Logo, o sofrer faz parte das contingências do mundo e
deveríamos ensinar para nossos filhos que isso é natural. Viver angústias e
inquietações faz parte da condição do espírito humano, é “normal”, todos
viverem em algum momento seus problemas, suas dores. Nem por isso as pessoas de
modo geral, buscam se drogar, se desequilibram ou se deprimem. E quando o fazem
isso repercute na produção de mais sofrimento! Portanto, somos os articuladores
de nossa felicidade ou desdita e, diariamente estamos modelando as angulações
do nosso futuro.
Também nesse aspecto a fé racional traz o seu contributo,
pois ela, em tese, tranquiliza e acalma o sujeito através do nível de
aclaramento que proporciona. É bem verdade que, cada pessoa, possui uma forma
própria de metabolizar o conhecimento espírita, o que é muito natural. Ainda
assim, é importante lembrarmos a questão 943 de O Livro dos Espíritos:
Donde o desgosto da vida, que,
sem motivos plausíveis, se apodera de certos indivíduos?

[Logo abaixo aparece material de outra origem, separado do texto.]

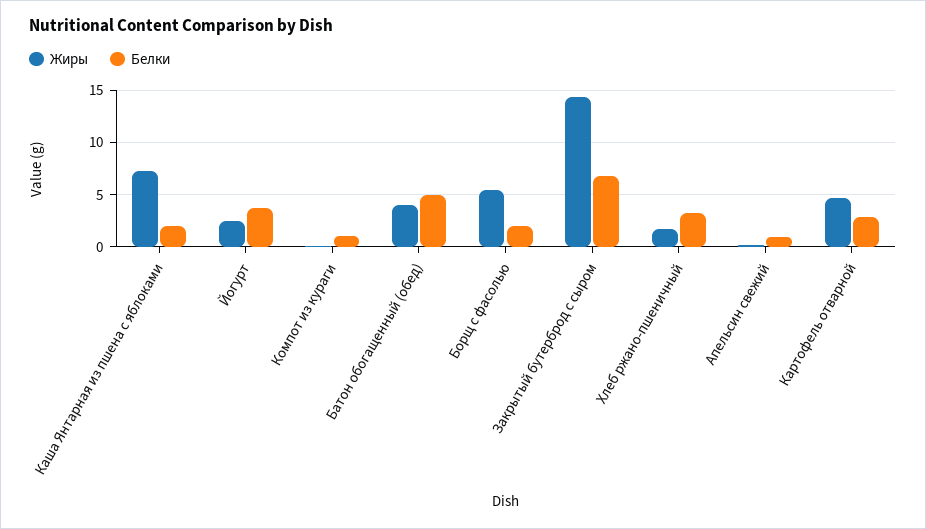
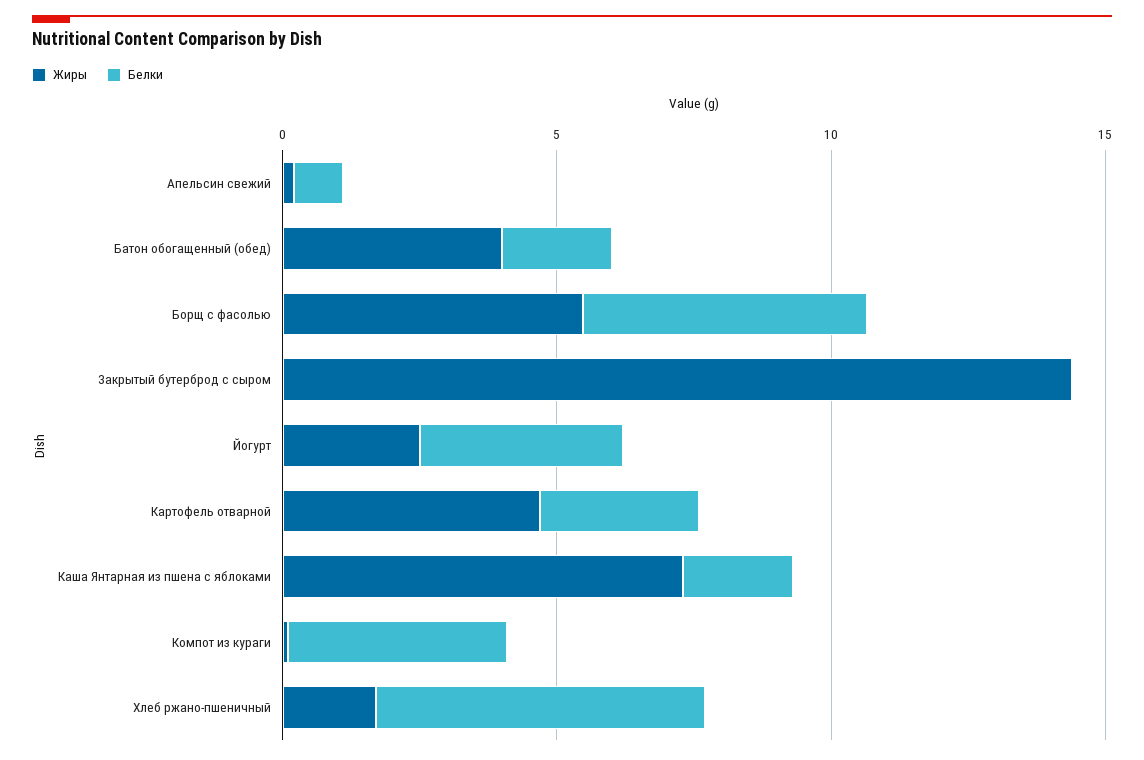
  {
    "Жиры": {
      "Каша Янтарная из пшена с яблоками": 7,
      "Йогурт": 3,
      "Компот из кураги": 0,
      "Батон обогащенный (обед)": 4,
      "Борщ с фасолью": 5,
      "Закрытый бутерброд с сыром": 14,
      "Хлеб ржано-пшеничный": 2,
      "Апельсин свежий": 0,
      "Картофель отварной": 5
    },
    "Белки": {
      "Каша Янтарная из пшена с яблоками": 2,
      "Йогурт": 4,
-     "Компот из кураги": 1,
+     "Компот из кураги": 4,
-     "Батон обогащенный (обед)": 5,
+     "Батон обогащенный (обед)": 2,
-     "Борщ с фасолью": 2,
+     "Борщ с фасолью": 5,
-     "Закрытый бутерброд с сыром": 7,
+     "Закрытый бутерброд с сыром": 0,
-     "Хлеб ржано-пшеничный": 3,
+     "Хлеб ржано-пшеничный": 6,
      "Апельсин свежий": 1,
      "Картофель отварной": 3
    }
  }

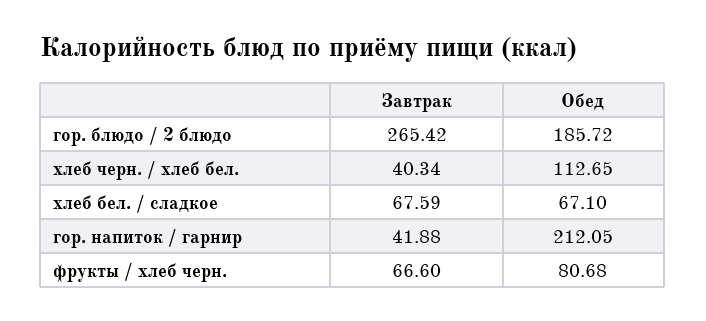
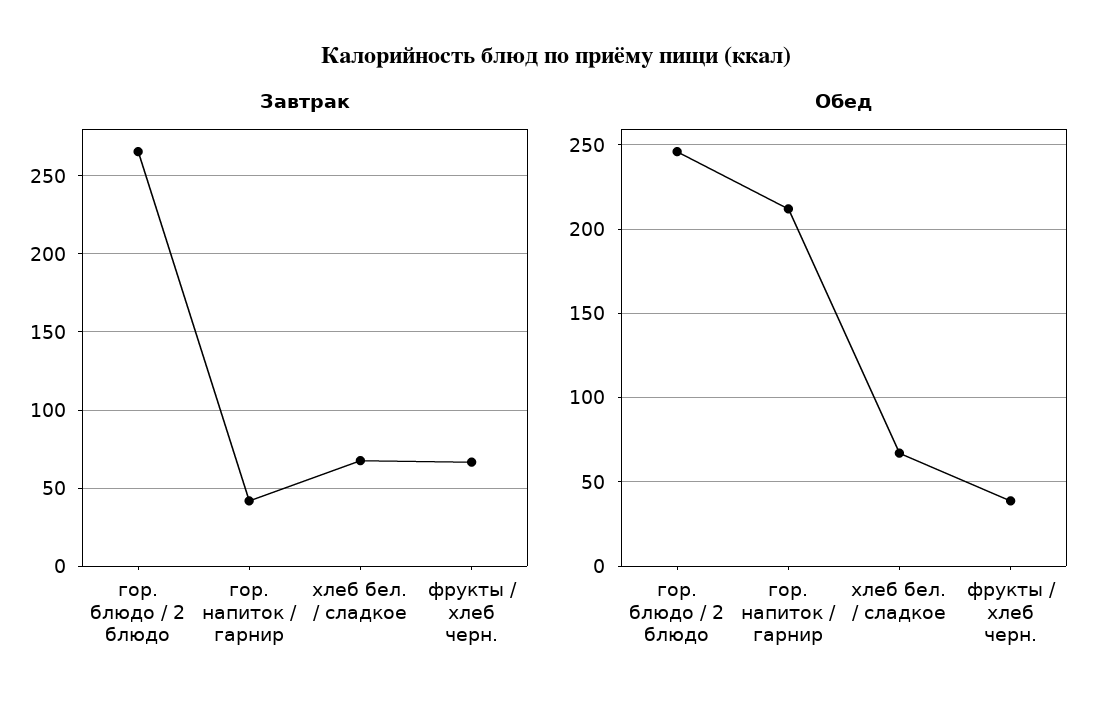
  {
    "Завтрак": {
      "гор. блюдо / 2 блюдо": 265.42,
-     "хлеб черн. / хлеб бел.": 40.34,
      "хлеб бел. / сладкое": 67.59,
      "гор. напиток / гарнир": 41.88,
      "фрукты / хлеб черн.": 66.6
    },
    "Обед": {
-     "гор. блюдо / 2 блюдо": 185.72,
+     "гор. блюдо / 2 блюдо": 245,
-     "хлеб черн. / хлеб бел.": 112.65,
      "хлеб бел. / сладкое": 67.1,
      "гор. напиток / гарнир": 212.05,
-     "фрукты / хлеб черн.": 80.68
+     "фрукты / хлеб черн.": 40
    }
  }

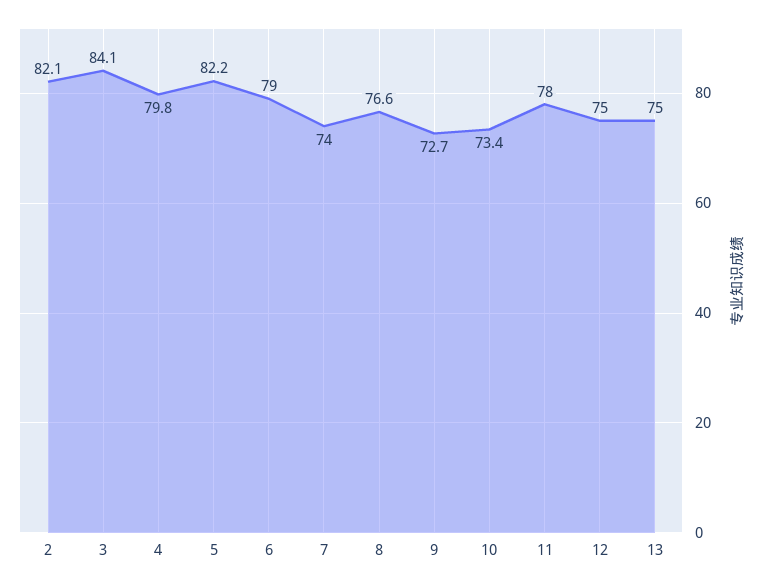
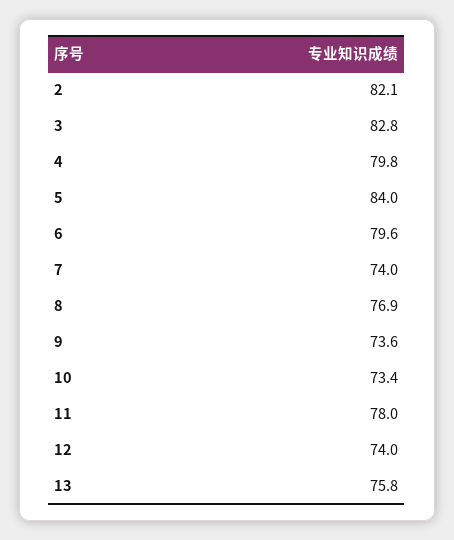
  {
    "2": 82.1,
-   "3": 84.1,
+   "3": 82.8,
    "4": 79.8,
-   "5": 82.2,
+   "5": 84,
-   "6": 79,
+   "6": 79.6,
    "7": 74,
-   "8": 76.6,
+   "8": 76.9,
-   "9": 72.7,
+   "9": 73.6,
    "10": 73.4,
    "11": 78,
-   "12": 75,
+   "12": 74,
-   "13": 75
+   "13": 75.8
  }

“Efeito da ociosidade, da falta de fé e também, da ociosidade.
Para aquele que usa de suas faculdades com fim útil e de acordo com as suas
aptidões naturais, o trabalho nada tem de árido e a vida se escoa mais
rapidamente. Ele lhe suporta as vicissitudes com tanto mais paciência e
resignação, quanto obra com o fito da felicidade
mais sólida e mais durável que o espera.” [Grifos meus]

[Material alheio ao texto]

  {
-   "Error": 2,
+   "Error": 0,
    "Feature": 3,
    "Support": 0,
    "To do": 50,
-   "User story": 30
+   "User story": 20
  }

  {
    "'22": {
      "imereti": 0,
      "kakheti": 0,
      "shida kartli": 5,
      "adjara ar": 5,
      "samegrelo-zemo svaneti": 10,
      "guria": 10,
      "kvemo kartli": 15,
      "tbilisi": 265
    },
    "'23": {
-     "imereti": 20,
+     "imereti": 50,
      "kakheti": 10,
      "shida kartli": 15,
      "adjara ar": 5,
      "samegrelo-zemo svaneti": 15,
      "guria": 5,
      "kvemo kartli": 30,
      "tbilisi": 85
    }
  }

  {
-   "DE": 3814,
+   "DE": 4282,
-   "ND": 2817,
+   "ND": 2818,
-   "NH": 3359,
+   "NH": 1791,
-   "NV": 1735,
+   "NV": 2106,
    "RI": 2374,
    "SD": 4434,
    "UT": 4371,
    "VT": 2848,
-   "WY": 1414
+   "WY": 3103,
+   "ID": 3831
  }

Partindo da premissa de que a “falta de fé” é um dos
fatores que conduzem a um estado de desgosto da vida e, portanto, de
infelicidade, a construção da fé
racional representaria, então, um valioso suporte para o exercício consciente
da paciência e resignação. Devemos lembrar, todavia, que o sentido de resignação
no Espiritismo, reveste-se de um verdadeiro dinamismo. A fé racional em nenhum
momento deverá refletir um estado de passividade e conformismo diante das
vicissitudes da experiência humana.
A resignação dinâmica produz uma postura de equilíbrio
pessoal, e de ação, na busca pelos recursos plausíveis, seja para superar ou
mesmo atenuar os sofrimentos e aflições. É ultrapassar o discurso conformista
do “Deus quis assim!”, assumindo uma postura de responsabilização pessoal pelo
que nos acontece, direta ou indiretamente. Logo, conforme informaram os
espíritos a Kardec, na questão 964 de O
Livro dos Espíritos, Deus não se preocupa com cada um de nossos atos, para
nos repreender ou recompensar. Ele criou Leis que regem a dinâmica da vida, na
sua expressão física e espiritual. Somos felizes quando nos firmamos nessas
Leis e sofremos os resultados naturais quando delas nos afastamos.

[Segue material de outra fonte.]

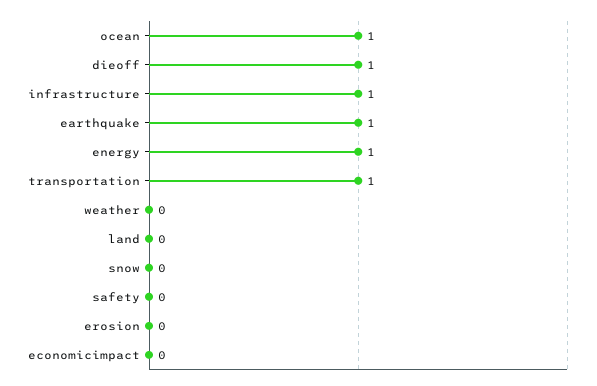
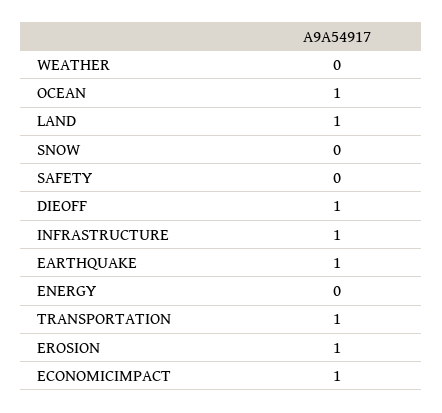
  {
    "ocean": 1,
    "dieoff": 1,
    "infrastructure": 1,
    "earthquake": 1,
-   "energy": 1,
+   "energy": 0,
    "transportation": 1,
    "weather": 0,
-   "land": 0,
+   "land": 1,
    "snow": 0,
    "safety": 0,
-   "erosion": 0,
+   "erosion": 1,
-   "economicimpact": 0
+   "economicimpact": 1
  }

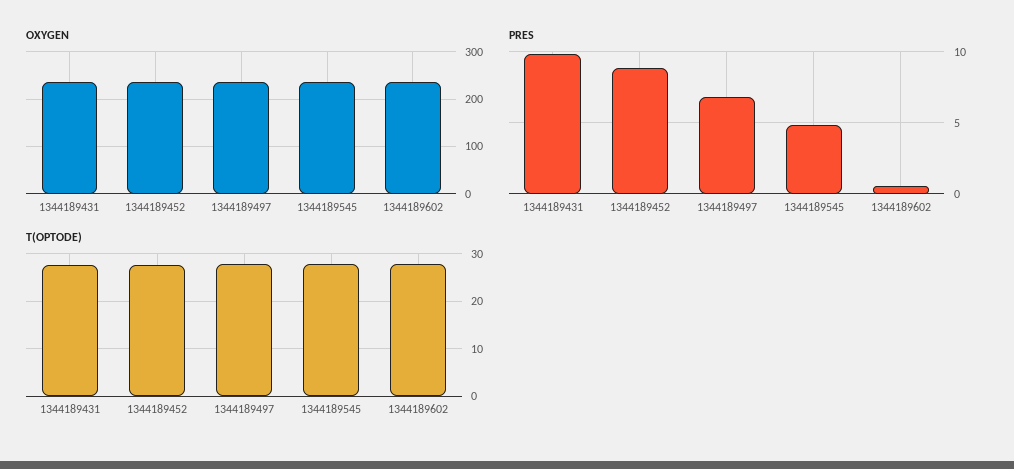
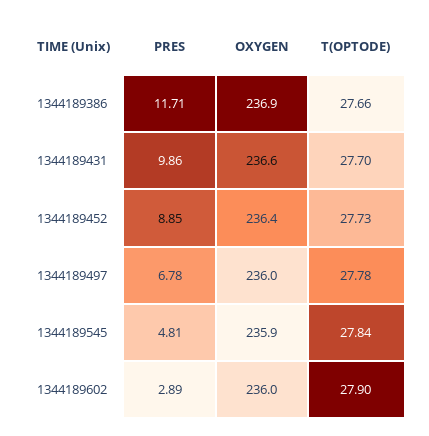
  {
    "OXYGEN": {
      "1344189431": 236.6,
      "1344189452": 236.4,
      "1344189497": 236,
      "1344189545": 235.9,
-     "1344189602": 236
+     "1344189602": 236,
+     "1344189386": 236.9
    },
    "PRES": {
      "1344189431": 9.86,
      "1344189452": 8.85,
      "1344189497": 6.78,
      "1344189545": 4.81,
-     "1344189602": 0.5
+     "1344189602": 2.89,
+     "1344189386": 11.71
    },
    "T(OPTODE)": {
      "1344189431": 27.7,
      "1344189452": 27.73,
      "1344189497": 27.78,
      "1344189545": 27.84,
-     "1344189602": 27.9
+     "1344189602": 27.9,
+     "1344189386": 27.66
    }
  }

Mesmo quando não houver, nessa existência,
possibilidade de uma reversão integral da problemática vivida, a exemplo do
indivíduo que perde uma perna, que fica paraplégico, dentre outros, permanecerá
robustamente a convicção na temporalidade dessa experiência, que é, justamente,
uma condição de tempo mais ou menos breve. Seguirá o sujeito, observando os
seus limites temporários, mas também suas possibilidades de auto-superação,
descobrindo dentro de si mesmo, forças insuspeitadas que lá estavam latentes.